Homebrew NMS: Which Reports Should You Care About?
You can vacuum up all sorts of loose data, but you have to be able to make sense of it, too. Here's how to use your homebrew NMS to get the most value out of your information.
The most frequently used reports generated by an NMS system are those relating to service availability. Nagios, for instance, makes it quite easy to generate reports of uptime and service levels for everything that's monitored. This is basic information that every IT organization needs to know, and the existing systems manage well. It would be nice, however, to correlate this data with specific reasons for outages—more on that in a bit.
Existing reports in the Network Discovery realm, for the NMS solutions that actually do true discovery, include things like IP allocation per-subnet and VLAN saturation. Your discovery should be seeding the "network database" with information about what physical switch port a device is connected to, and with that information, you can construct further interesting reports. It may be wise to track the migration pattern of a server, especially when you had no idea it was moving!
Another aspect, or feature, of some NMS solutions is visualization of the network. The "maps" generated, at either Layer 2 or Layer 3, can be extremely helpful in planning for upgrades in your network or with reviewing changes. There isn't much to improve on if you already have a correct and manageable network mapping solution, so let's focus on the reports themselves.

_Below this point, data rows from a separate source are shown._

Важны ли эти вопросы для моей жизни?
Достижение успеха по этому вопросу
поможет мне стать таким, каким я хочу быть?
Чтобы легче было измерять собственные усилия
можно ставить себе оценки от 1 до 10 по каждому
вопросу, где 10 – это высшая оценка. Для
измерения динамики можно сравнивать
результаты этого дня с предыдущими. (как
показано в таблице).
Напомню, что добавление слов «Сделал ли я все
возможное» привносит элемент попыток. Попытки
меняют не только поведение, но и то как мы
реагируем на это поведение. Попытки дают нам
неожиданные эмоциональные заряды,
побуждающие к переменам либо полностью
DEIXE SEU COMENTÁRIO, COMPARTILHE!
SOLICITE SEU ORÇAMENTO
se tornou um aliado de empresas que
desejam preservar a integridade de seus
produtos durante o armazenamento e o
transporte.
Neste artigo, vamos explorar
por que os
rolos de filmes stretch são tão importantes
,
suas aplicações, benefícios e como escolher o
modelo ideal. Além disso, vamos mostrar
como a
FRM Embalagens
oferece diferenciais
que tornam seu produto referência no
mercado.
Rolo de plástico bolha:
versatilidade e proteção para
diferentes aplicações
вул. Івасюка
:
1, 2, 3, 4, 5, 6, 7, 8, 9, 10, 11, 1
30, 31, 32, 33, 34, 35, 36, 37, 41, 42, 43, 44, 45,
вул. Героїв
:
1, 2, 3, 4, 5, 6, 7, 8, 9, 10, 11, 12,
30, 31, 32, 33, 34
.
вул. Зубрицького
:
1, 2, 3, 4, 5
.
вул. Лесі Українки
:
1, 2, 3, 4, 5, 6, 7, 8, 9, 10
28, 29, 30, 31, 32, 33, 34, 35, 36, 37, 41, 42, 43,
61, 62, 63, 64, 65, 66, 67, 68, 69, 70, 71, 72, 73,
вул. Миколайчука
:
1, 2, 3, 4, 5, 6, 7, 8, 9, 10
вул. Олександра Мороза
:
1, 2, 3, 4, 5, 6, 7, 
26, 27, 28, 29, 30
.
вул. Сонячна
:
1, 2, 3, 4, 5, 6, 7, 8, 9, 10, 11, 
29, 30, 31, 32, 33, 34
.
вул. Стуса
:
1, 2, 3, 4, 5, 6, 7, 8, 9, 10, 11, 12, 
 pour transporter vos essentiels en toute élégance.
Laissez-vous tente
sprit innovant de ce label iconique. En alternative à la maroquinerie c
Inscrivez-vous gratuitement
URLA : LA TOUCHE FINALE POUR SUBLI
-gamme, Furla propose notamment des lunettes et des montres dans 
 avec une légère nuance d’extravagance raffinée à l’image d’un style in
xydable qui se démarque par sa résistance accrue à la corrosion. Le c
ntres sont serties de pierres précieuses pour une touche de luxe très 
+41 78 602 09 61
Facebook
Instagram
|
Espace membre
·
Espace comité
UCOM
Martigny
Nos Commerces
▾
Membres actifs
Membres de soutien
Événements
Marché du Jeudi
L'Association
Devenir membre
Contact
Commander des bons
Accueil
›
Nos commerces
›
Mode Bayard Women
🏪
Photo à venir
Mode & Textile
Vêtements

In a previous NMS article, One Database To Rule Them All, we spoke at length about how all of this data could be correlated. You should be able to quickly tell what changes have been applied to a particular service or the server it runs on. Having this information available means that we can track problems much more efficiently. We also should be able to know with absolute certainty that a specific server has a specific configuration.

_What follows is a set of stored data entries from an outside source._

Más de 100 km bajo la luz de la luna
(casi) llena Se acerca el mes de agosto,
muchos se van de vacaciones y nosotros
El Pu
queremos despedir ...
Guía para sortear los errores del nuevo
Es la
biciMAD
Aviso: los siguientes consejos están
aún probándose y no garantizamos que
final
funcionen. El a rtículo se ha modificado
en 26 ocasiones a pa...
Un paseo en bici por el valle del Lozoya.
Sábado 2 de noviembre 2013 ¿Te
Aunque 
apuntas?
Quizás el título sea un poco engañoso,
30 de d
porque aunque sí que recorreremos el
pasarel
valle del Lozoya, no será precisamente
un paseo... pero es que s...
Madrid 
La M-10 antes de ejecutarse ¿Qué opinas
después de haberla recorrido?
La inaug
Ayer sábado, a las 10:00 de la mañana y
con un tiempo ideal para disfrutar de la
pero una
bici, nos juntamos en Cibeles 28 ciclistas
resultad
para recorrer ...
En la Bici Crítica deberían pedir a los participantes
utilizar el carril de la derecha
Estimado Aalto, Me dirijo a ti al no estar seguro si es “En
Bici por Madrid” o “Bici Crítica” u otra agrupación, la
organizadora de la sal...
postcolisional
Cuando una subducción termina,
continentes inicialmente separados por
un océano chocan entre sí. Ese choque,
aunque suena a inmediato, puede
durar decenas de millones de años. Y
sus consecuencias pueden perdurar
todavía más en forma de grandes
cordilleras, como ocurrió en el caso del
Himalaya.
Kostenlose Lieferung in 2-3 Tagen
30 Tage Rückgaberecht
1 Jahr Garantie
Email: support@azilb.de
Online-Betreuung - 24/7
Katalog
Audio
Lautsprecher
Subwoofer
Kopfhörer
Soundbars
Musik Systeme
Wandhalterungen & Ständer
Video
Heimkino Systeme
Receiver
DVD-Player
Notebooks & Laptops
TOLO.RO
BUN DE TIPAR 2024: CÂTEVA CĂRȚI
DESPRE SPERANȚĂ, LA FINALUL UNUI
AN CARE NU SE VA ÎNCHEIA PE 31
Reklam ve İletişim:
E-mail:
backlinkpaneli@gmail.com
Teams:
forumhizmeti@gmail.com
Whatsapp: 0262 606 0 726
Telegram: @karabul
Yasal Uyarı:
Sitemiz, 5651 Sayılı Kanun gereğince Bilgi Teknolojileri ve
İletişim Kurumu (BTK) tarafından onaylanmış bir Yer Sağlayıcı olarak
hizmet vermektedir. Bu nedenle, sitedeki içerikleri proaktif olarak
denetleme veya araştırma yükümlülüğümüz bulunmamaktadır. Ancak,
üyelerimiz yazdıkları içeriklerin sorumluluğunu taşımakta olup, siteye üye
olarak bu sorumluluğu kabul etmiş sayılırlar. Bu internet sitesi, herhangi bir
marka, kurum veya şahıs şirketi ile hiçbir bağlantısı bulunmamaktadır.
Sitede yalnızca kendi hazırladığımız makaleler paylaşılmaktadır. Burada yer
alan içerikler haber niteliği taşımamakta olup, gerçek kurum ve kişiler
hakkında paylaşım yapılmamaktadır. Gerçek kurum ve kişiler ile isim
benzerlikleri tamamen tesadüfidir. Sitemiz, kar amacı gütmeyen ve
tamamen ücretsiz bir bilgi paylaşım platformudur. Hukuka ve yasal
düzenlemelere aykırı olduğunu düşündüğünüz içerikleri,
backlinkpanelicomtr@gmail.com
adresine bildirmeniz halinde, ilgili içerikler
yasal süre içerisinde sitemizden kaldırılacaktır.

Sure, configuration management systems ensure that managed configuration files are correct, but they don't tell us when something else changes. Many companies use host-based intrusion detection software, like Tripwire, to identify unauthorized changes. Every morning, for example, we'd get a report of all files on a system that changed the day before. This is wonderful, but introduces another set of data that's just looked at and then forgotten.
If an IDS, or "change detection" system, when used for this purpose, inserts its data into your existing database, you can associate a long history of changes with particular hosts. Or even with particular trouble tickets. Once again, we have a single point for information, and furthermore, it's searchable based on anything you need to know. Which hosts actually received a new /etc/group file on Friday? Which of those hosts were involved in incident #3245? Those questions are easy to answer, if you have the information in a single place.

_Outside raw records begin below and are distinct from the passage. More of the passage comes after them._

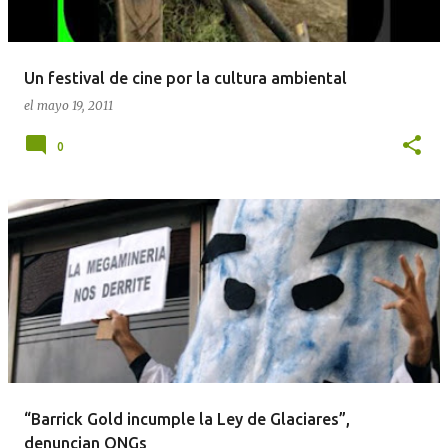
Un festival de cine por la cultura ambiental
el
mayo 19, 2011
0
“Barrick Gold incumple la Ley de Glaciares”,
denuncian ONGs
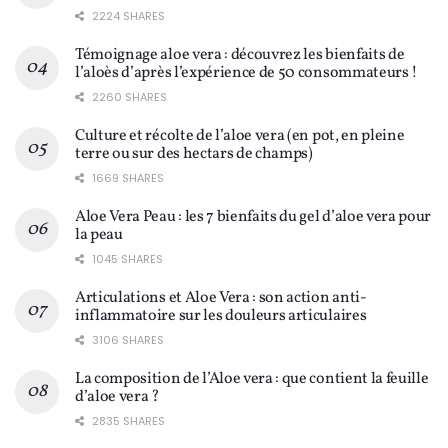
2224 SHARES
Témoignage aloe vera : découvrez les bienfaits de
l’aloès d’après l’expérience de 50 consommateurs !
2260 SHARES
Culture et récolte de l’aloe vera (en pot, en pleine
terre ou sur des hectars de champs)
1669 SHARES
Aloe Vera Peau : les 7 bienfaits du gel d’aloe vera pour
la peau
1045 SHARES
Articulations et Aloe Vera : son action anti-
inflammatoire sur les douleurs articulaires
3106 SHARES
La composition de l’Aloe vera : que contient la feuille
d’aloe vera ?
2835 SHARES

The Value of Network-Based Detection
Knowing what has changed on a network is not only limited to host-based detection. Network-based detection can reveal some interesting things as well. Open ports on a server, for example, would be extremely useful to keep track of. A newly opened TCP port on a server usually means that a new service has been deployed, but not always. A quick daily scan of your systems can reveal many things you wish you had known about your network exposure. Once the initial shock of, "oops, we're still running that old RPC service?" has died down, you can start to strategize. Ideally, you'll want a daily report of which servers have started listening on new ports. Storing a history of Open Ports gains you knowledge about what services are running, and most importantly, notification when that changes. Many security incidents would have been discovered much sooner if such a system was in place.
Gathering the data from many different tools that you probably already use will allow the generation of reports that would otherwise be impossible. Weekly reports of availability of a service are much more useful if they're accompanied with data about any odd results. Imagine a report that shows: relevant trouble tickets, files changed, changes approved and executed, unauthorized changes, vital statistics about every other aspect of the server, and anything else you can gather. In one place you can determine the problem, cause, proposed changes, actual changes, and results; this is much more better than a "there was an unknown problem" report.
Various data inputs from the different types of NMS solutions are all related. We're generally talking about a network node, so that's the common factor used to link all these reports together. Instead of generating five different reports on-demand for five pieces of data, we should be able to generate all available reports regarding a specific node. Perhaps not even a node; we may want to generate reports based on a trouble ticket, something akin to, "when this was reported, what changed about the server this application runs on?" As discussed above, "what changed" is a lot more involved then simply asking what the sysadmin did to fix it.
A daily report of a few basic items can reveal the unintended consequences from the previous day's activities. Companies are becoming increasingly proactive in detecting unauthorized configuration changes, and this is yet another thing your consolidated IT Management System database can provide.
A consolidated system for all IT operations gives you an endless supply of data, for any purpose. Over the years each of the different types of management systems have been improved, and each step along the way we see more functionality jammed into each. The NMS of today does nearly everything, but there are always a few gaps. Regardless, the data being tracked is always consistent, so it shouldn't matter what tools we use. Just mine the NMS data, turn it into your own internal format, and generate reports based on the consolidated information.